世界宗教者平和会議(WCRP)日本委員会は14日、福島県浪江町の大平山霊園で、東日本大震災の犠牲者を追悼し、復興を願う合同祈願式を開催した。WCRP日本委の代表者をはじめ、地元の宗教者や住民ら約60人が参列。プロテスタントからは阿部頌栄氏(日本ナザレン教団仙台富沢教会牧師)、カトリックからは幸田和生氏(カトリック東京教区補佐司教)らが参加した。
合同祈願式の開催は今年で7回目。震災翌年の2012年に岩手県大槌町で第1回を開催して以来、同山田町(13年)、福島県南相馬市(14年)、宮城県名取市(15年)、福島県相馬市(16年)、宮城県石巻市(17年)と毎年3月に被災地で行ってきた。
今年の祈願式は、大平山霊園内に昨年建立された慰霊碑の前で行われた。初めに、WCRP日本委理事で同東日本大震災復興タスクフォース責任者の黒住宗道氏(黒住教教主)があいさつ。「震災による苦しみや悲しみがますます深刻化・複雑化する中で、復興がかないますようにと、心から追悼と鎮魂、祈りをささげさせていただきたい」と述べた。
そして、教派神道、仏教、キリスト教、イスラム教、新宗教など、宗教宗派別の祈りがささげられ、地震発生時刻の午後2時46分には参列者全員で黙祷した。
その後、地元関係者を代表して、浪江町権現堂地区行政区長の佐藤秀三氏があいさつに立った。佐藤氏は、各宗教の祈りに感謝の意を述べた上で、震災から7年がたつ浪江町の復興状況を説明。「皆さまからの祈りをいただき、それに報いるためには、復興に向けた姿を見ていただくことが一番だと思います。これから浪江町は必ず復興します。元の町には戻れないかもしれない。でも、少しでも近づくよう頑張ります」と述べた。

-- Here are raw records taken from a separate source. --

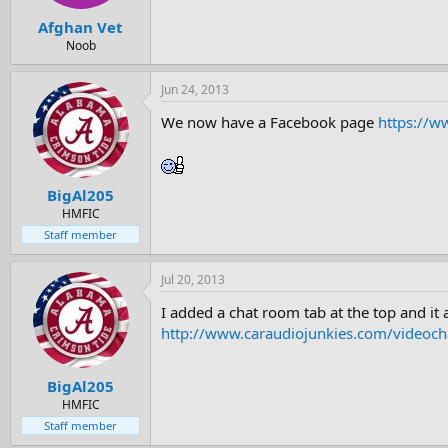
Afghan Vet
Noob
Jun 24, 2013
We now have a Facebook page
https://w
BigAl205
HMFIC
Staff member
Jul 20, 2013
I added a chat room tab at the top and it
http://www.caraudiojunkies.com/videoch
BigAl205
HMFIC
Staff member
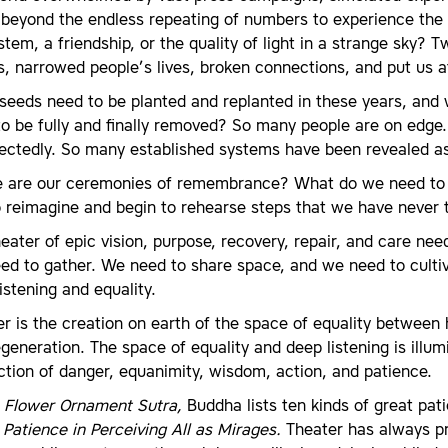
beyond the endless repeating of numbers to experience the san
tem, a friendship, or the quality of light in a strange sky
, narrowed people’s lives, broken connections, and put us a
eeds need to be planted and replanted in these years, and 
o be fully and finally removed? So many people are on edge. S
ectedly. So many established systems have been revealed as 
 are our ceremonies of remembrance? What do we need to r
o reimagine and begin to rehearse steps that we have never
eater of epic vision, purpose, recovery, repair, and care ne
ed to gather. We need to share space, and we need to culti
istening and equality.
r is the creation on earth of the space of equality between 
generation. The space of equality and deep listening is illum
ction of danger, equanimity, wisdom, action, and patience.
 Flower Ornament Sutra,
Buddha lists ten kinds of great pat
d
Patience in Perceiving All as Mirages.
Theater has always pre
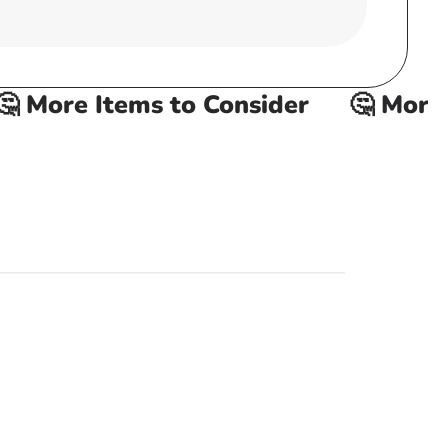
 More Items to Consider
🤔 More It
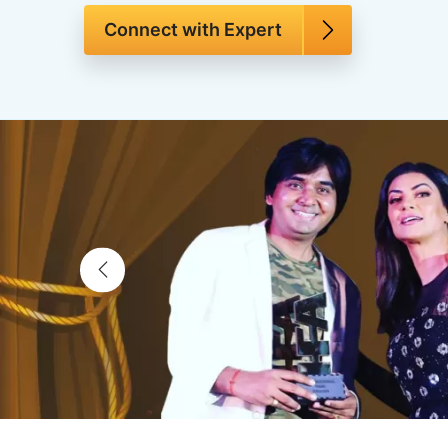
Connect with Expert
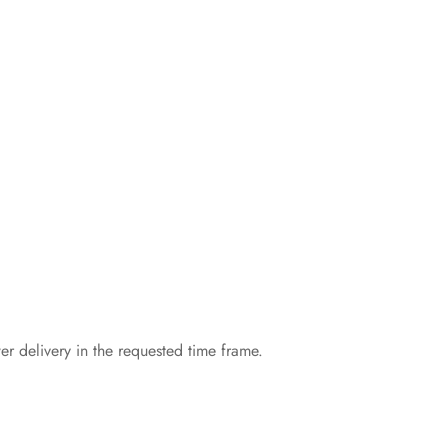
er delivery in the requested time frame.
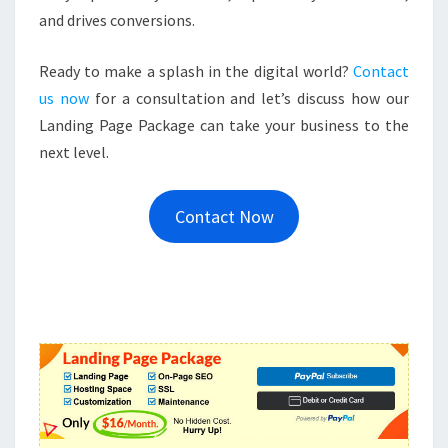
and drives conversions.
Ready to make a splash in the digital world?
Contact
us now
for a consultation and let’s discuss how our
Landing Page Package can take your business to the
next level.
Contact Now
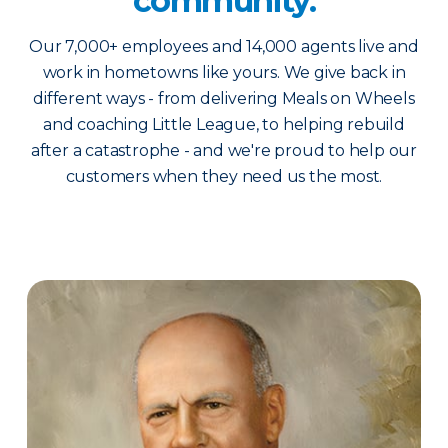
community.
Our 7,000+ employees and 14,000 agents live and
work in hometowns like yours. We give back in
different ways - from delivering Meals on Wheels
and coaching Little League, to helping rebuild
after a catastrophe - and we're proud to help our
customers when they need us the most.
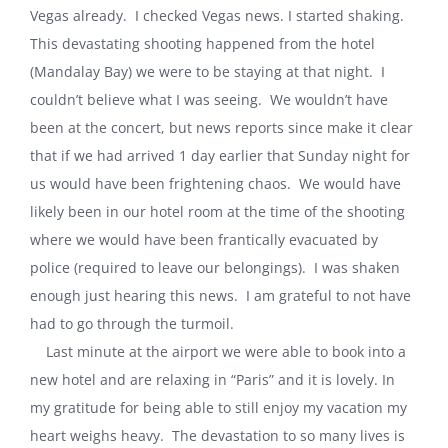
Vegas already. I checked Vegas news. I started shaking.
This devastating shooting happened from the hotel
(Mandalay Bay) we were to be staying at that night. I
couldn’t believe what I was seeing. We wouldn’t have
been at the concert, but news reports since make it clear
that if we had arrived 1 day earlier that Sunday night for
us would have been frightening chaos. We would have
likely been in our hotel room at the time of the shooting
where we would have been frantically evacuated by
police (required to leave our belongings). I was shaken
enough just hearing this news. I am grateful to not have
had to go through the turmoil.
Last minute at the airport we were able to book into a
new hotel and are relaxing in “Paris” and it is lovely. In
my gratitude for being able to still enjoy my vacation my
heart weighs heavy. The devastation to so many lives is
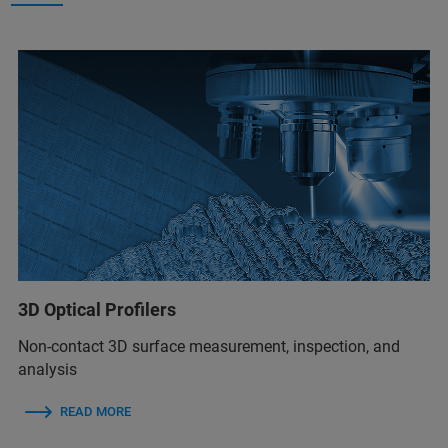
3D Optical Profilers
Non-contact 3D surface measurement, inspection, and
analysis
READ MORE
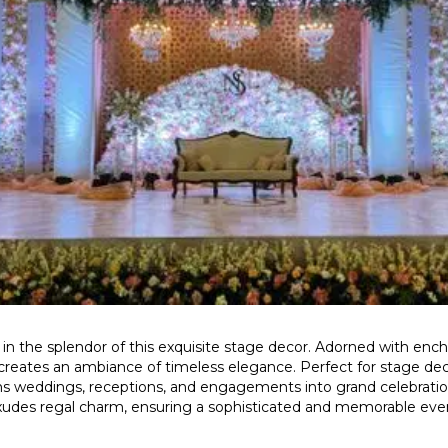
in the splendor of this exquisite stage decor. Adorned with enc
 creates an ambiance of timeless elegance. Perfect for stage deco
rms weddings, receptions, and engagements into grand celebratio
xudes regal charm, ensuring a sophisticated and memorable eve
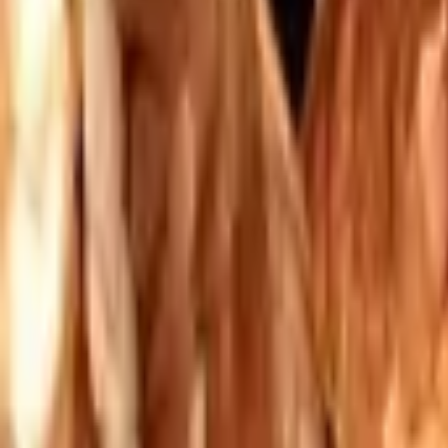
Mission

WCRP日本委の一行はこの他、式典前には津波の被害に遭った浪江町沿岸部を視察。浪江町役場の担当者から、浪江町の被災当時の状況や、そこから学ぶ教訓について報告を受けた。
浪江町では東日本大震災の地震と津波により、182人(うち行方不明者31人)が犠牲となった。最も大きな津波の高さは15メートルを超え、これほど大きな津波を経験したことのなかった住民の多くが逃げそびれて命を落とした。また、東京電力福島第1原子力発電所にも近く、原発事故の影響で多くの住民が町外に避難した。同町の公式サイトによると、人口(住民登録数)は震災発生当時の約2万1500人から、約1万8千人(2月末現在)に減少した。

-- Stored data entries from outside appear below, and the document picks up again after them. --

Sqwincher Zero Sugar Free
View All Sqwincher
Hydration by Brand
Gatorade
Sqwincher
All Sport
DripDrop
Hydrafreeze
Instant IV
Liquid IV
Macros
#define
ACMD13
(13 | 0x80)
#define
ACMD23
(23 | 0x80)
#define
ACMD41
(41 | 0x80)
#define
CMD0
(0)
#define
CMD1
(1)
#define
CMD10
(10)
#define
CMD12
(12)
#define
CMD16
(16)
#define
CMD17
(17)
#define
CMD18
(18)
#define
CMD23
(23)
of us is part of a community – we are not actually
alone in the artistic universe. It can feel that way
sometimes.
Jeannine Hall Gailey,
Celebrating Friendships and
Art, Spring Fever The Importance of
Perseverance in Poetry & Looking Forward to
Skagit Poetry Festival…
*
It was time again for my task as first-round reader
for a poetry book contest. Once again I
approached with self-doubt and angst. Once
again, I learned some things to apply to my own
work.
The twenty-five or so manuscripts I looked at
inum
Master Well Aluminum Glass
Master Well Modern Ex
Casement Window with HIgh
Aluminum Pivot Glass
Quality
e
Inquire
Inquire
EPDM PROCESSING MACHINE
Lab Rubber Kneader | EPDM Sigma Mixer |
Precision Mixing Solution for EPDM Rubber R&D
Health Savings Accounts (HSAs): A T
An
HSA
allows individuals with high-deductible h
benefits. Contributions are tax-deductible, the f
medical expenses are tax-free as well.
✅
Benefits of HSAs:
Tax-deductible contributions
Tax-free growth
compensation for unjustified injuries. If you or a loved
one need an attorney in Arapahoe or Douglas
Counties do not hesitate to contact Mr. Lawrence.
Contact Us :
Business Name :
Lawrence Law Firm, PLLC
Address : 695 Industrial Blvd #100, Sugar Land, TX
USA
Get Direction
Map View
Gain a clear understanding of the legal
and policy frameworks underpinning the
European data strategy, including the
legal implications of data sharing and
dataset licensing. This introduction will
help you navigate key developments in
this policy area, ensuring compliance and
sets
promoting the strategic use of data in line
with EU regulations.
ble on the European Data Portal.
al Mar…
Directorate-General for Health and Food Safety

3月11日には、浪江町による追悼式が町内で行われ、遺族や来賓ら165人が参加。沿岸部の請戸(うけど)地区では、行方不明者の特別捜索も行われ、手掛かりとなるようなものも発見されたという。
世界宗教者平和会議(WCRP):1970年に発足した諸宗教の連帯によって平和活動を推進する国際組織。国連経済社会理事会(ECOSOC)に属し、99年からはNGOの最高資格である総合協議資格を取得している。現在、世界90カ国以上にネットワークを持つ。WCRP日本委は72年に日本宗教連盟の国際問題委員会を母体として発足。2012年からは公益財団法人として活動を展開している。